▶ Input data:
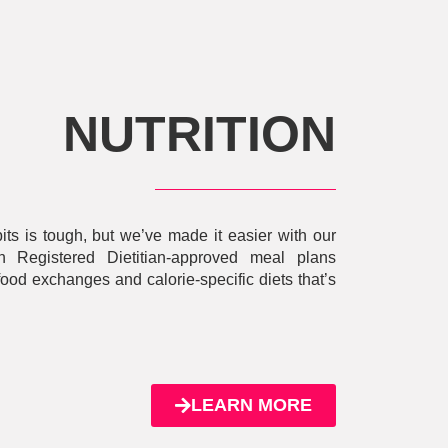
NUTRITION
bits is tough, but we’ve made it easier with our
Registered Dietitian-approved meal plans
food exchanges and calorie-specific diets that’s
LEARN MORE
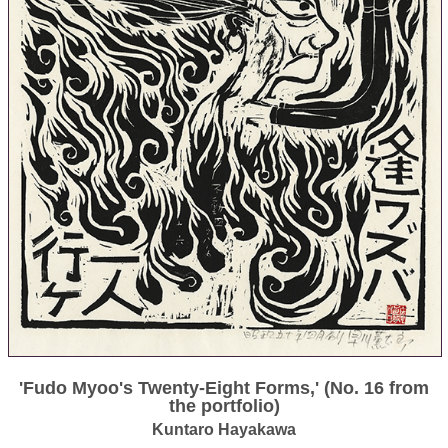
'Fudo Myoo's Twenty-Eight Forms,' (No. 16 from
the portfolio)
Kuntaro Hayakawa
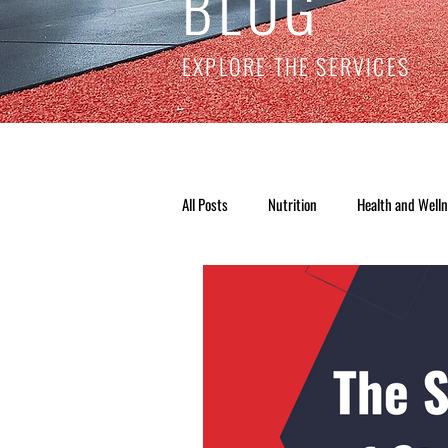
BLOG
EXPLORE THE SERVICES
All Posts
Nutrition
Health and Well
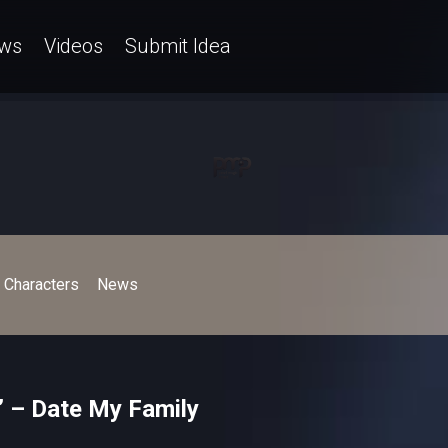
ws
Videos
Submit Idea
Characters
News
’ – Date My Family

▶ Task description: Everything in the records above should be printed again exactly, except the pictures.

▶ Your response:
NUTRITION
bits is tough, but we’ve made it easier with our
Registered Dietitian-approved meal plans
food exchanges and calorie-specific diets that’s
LEARN MORE
'Fudo Myoo's Twenty-Eight Forms,' (No. 16 from
the portfolio)
Kuntaro Hayakawa
BLOG
EXPLORE THE SERVICES
All Posts
Nutrition
Health and Well
ws
Videos
Submit Idea
Characters
News
’ – Date My Family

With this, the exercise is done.